Some argue that consumer-facing AI services represent just early adoption, and real revenue will come from enterprise deployments where customers pay premium prices for reliability, security, and support. This thesis has merit. Enterprises do pay more for SaaS tools than consumers pay for equivalent functionality. They value integration, uptime guarantees, and vendor support. But enterprise sales also face token economics challenges. Large companies negotiating annual contracts want predictable costs. Token-based pricing creates unpredictability—costs can spike if usage patterns change or if models become more verbose. To manage this, enterprise contracts often include token allotments or caps. The vendor essentially pre-sells tokens at a fixed price, absorbing the risk that actual costs might exceed revenue. This shifts margin pressure back onto AI providers. Enterprise customers also have more leverage to demand custom models or self-hosting options. They can credibly threaten to build internal AI capabilities or switch providers. This limits pricing power even in premium segments.

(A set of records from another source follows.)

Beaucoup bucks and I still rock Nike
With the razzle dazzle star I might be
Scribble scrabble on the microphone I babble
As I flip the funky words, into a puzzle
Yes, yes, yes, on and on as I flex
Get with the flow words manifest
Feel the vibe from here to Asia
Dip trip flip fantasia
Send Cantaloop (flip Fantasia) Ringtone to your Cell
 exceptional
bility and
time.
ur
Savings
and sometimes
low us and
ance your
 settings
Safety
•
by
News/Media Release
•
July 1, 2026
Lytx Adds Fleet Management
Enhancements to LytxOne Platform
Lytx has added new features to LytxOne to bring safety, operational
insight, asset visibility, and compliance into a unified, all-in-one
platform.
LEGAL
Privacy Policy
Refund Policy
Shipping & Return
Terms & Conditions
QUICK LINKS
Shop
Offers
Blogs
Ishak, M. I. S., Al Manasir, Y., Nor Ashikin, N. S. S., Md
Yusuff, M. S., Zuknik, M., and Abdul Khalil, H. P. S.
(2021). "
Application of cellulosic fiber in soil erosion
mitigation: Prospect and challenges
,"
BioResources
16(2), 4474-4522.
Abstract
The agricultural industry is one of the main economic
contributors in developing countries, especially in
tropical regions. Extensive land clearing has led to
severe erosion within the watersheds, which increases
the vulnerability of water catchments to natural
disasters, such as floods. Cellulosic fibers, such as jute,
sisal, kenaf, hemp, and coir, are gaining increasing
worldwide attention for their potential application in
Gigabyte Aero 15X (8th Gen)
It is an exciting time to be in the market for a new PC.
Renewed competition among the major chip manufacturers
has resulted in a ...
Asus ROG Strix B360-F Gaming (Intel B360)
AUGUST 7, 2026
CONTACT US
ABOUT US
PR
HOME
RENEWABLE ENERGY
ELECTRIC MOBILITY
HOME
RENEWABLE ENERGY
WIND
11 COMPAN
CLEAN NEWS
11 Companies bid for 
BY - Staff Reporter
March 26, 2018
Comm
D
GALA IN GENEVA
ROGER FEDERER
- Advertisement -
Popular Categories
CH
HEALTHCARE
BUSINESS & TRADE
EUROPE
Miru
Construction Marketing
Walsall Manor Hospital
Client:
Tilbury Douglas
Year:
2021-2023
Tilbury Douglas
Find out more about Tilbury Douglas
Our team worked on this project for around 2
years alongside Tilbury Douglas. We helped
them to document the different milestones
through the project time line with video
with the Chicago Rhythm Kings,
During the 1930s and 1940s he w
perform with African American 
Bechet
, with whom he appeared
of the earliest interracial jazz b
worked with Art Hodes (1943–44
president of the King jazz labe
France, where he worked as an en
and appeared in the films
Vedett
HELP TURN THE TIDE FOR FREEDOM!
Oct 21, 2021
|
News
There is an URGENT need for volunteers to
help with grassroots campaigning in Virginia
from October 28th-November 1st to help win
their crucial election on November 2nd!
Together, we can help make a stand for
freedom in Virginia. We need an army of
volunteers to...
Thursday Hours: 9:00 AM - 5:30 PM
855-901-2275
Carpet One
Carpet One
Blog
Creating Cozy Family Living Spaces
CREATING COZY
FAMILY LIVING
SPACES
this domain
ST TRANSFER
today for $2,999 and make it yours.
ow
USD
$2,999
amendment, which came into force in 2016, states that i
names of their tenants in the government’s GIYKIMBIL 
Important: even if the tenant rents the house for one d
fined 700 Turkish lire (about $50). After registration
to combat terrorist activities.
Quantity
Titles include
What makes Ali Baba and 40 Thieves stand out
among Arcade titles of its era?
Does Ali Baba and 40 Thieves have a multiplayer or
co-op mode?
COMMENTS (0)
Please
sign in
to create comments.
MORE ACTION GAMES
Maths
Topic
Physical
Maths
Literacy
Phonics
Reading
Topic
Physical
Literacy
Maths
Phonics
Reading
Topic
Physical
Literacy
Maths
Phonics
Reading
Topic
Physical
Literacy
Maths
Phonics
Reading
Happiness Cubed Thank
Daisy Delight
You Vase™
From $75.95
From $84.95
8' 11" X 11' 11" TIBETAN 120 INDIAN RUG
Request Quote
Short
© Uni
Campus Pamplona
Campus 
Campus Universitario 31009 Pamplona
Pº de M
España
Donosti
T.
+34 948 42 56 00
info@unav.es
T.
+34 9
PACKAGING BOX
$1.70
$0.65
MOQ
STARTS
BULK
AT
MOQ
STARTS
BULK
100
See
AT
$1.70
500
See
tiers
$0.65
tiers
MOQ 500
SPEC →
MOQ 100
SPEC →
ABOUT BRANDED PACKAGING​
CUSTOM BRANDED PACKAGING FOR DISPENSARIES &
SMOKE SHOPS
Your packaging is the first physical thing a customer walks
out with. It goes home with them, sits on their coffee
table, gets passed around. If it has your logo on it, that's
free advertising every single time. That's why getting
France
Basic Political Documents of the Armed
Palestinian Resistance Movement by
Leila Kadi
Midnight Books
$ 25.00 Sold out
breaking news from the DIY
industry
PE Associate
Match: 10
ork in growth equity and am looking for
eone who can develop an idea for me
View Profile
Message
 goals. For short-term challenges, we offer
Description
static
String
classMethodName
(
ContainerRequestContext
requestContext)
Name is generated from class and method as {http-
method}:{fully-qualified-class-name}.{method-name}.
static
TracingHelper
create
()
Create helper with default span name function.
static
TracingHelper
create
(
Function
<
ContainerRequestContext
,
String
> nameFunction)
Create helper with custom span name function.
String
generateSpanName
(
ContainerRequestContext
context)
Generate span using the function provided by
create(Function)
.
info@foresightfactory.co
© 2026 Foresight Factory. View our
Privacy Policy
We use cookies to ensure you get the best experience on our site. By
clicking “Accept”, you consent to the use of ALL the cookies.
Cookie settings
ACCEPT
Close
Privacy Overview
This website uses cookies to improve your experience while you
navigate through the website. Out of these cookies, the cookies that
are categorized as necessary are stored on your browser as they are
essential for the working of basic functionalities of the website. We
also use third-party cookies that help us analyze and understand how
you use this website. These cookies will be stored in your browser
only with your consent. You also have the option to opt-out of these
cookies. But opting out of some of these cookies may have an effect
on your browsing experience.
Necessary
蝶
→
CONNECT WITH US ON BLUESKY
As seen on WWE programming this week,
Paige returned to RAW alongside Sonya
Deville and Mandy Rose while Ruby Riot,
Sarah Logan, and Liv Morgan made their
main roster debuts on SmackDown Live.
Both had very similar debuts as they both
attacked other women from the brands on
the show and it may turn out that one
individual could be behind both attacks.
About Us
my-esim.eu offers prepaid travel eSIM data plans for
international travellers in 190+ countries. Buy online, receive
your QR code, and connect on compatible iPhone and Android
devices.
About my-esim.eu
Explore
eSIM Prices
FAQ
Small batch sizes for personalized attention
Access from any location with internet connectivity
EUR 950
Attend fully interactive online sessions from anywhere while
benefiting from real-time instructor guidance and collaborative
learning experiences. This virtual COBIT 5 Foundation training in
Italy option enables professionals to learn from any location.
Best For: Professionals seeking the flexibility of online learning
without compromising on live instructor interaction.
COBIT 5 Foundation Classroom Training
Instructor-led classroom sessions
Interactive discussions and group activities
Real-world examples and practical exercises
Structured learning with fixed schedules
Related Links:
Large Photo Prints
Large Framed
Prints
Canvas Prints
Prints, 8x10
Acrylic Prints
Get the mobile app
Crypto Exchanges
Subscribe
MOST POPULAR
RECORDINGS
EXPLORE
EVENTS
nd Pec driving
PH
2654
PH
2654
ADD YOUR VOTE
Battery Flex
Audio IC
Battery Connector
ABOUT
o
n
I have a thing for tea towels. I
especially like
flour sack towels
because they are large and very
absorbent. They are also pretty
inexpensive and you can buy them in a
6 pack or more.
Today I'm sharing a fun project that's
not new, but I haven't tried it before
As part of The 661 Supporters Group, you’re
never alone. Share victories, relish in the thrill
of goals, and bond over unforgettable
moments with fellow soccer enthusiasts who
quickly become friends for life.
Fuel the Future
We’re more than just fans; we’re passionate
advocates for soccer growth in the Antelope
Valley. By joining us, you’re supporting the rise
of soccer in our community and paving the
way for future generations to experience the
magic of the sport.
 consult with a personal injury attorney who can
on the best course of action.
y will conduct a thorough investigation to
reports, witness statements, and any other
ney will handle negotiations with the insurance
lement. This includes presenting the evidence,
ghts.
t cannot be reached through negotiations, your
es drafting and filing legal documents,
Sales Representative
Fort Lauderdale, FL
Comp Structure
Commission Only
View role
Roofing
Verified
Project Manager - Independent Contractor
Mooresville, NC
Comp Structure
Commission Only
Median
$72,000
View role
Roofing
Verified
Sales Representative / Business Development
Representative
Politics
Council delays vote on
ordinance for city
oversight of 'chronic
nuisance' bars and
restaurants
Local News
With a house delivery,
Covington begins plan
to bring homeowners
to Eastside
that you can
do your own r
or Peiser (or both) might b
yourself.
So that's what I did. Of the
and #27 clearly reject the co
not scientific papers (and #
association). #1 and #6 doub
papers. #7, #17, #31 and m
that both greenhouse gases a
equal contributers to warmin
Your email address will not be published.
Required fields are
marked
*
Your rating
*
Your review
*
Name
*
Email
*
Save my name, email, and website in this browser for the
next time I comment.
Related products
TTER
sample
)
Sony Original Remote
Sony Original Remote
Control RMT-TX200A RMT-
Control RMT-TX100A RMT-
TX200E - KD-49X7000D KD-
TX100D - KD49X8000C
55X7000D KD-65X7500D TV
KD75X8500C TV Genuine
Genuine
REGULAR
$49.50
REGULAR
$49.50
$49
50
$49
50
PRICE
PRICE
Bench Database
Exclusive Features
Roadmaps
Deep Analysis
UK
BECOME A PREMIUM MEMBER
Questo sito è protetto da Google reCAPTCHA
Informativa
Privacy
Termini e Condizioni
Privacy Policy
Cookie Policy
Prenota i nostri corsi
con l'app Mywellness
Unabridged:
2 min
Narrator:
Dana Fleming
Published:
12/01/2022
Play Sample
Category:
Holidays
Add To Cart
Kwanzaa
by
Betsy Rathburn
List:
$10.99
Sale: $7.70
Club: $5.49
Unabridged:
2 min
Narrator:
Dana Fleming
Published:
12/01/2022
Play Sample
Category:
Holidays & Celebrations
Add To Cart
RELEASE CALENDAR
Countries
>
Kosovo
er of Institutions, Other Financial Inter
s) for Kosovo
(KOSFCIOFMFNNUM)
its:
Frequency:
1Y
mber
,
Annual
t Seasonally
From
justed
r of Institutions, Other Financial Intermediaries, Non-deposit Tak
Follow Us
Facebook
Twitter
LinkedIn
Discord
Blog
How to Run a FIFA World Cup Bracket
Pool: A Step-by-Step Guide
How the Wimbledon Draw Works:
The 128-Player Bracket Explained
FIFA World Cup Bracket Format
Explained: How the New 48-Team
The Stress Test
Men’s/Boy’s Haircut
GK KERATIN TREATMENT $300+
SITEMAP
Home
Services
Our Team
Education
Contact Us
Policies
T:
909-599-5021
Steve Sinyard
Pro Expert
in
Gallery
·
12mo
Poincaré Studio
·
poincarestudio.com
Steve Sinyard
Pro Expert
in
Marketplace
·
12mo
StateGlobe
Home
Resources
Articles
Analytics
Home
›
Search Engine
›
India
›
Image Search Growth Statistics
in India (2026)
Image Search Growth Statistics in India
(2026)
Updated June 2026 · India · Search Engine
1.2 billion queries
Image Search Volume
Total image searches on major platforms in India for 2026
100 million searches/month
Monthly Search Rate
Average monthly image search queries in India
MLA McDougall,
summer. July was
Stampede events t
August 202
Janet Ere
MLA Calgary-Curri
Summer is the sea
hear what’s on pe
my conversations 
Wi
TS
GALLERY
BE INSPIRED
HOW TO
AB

The Metrics That Actually Matter
If tokens are a misleading indicator, what should investors and operators watch instead? Revenue per customer, not tokens per customer. How much money does each account generate, regardless of how many tokens they consume? This measures willingness to pay. Gross margin, not token volume. After accounting for all compute costs, how much profit remains? This measures economic viability. Retention rates, not token growth. Do customers renew subscriptions? Do they expand usage over time? This measures value creation. Competitive moat, not capability benchmarks. Can the company sustain pricing power, or will commoditization force margins toward zero? This measures long-term viability. None of these metrics look particularly favorable for most AI companies right now. Revenue growth is strong but often comes from unsustainably low pricing. Gross margins are thin or negative. Retention data is sparse since many products launched recently. Competitive moats are unclear when open-source alternatives exist.
The Path Forward
AI companies face a choice. They can compete on price, accepting low margins and hoping scale eventually produces profitability. Or they can compete on differentiation, building specialized capabilities that justify premium pricing. The first path leads toward utility-style businesses with low margins and slow growth. The second path requires finding defensible niches where competitors can’t easily replicate capabilities. Most companies are pursuing the first path because it’s faster. Scaling token volumes is easier than developing unique, hard-to-copy features. But it’s questionable whether that path leads to sustainable businesses. The dotcom parallel is instructive. Many internet companies in the late 1990s reported surging page views and unique visitors. Those metrics proved hollow when revenue models collapsed. The companies that survived built actual business value—sticky products, network effects, or genuine operational advantages. AI companies reporting surging token counts need to explain how those tokens translate to sustainable competitive advantage. Without that explanation, high token volumes are just vanity metrics. For investors, the lesson is clear: be skeptical of token growth as a success indicator. Ask instead about economics, differentiation, and long-term defensibility. Those questions mattered in the dotcom era, and they matter now. The technology may be different, but the fundamentals of sustainable business haven’t changed.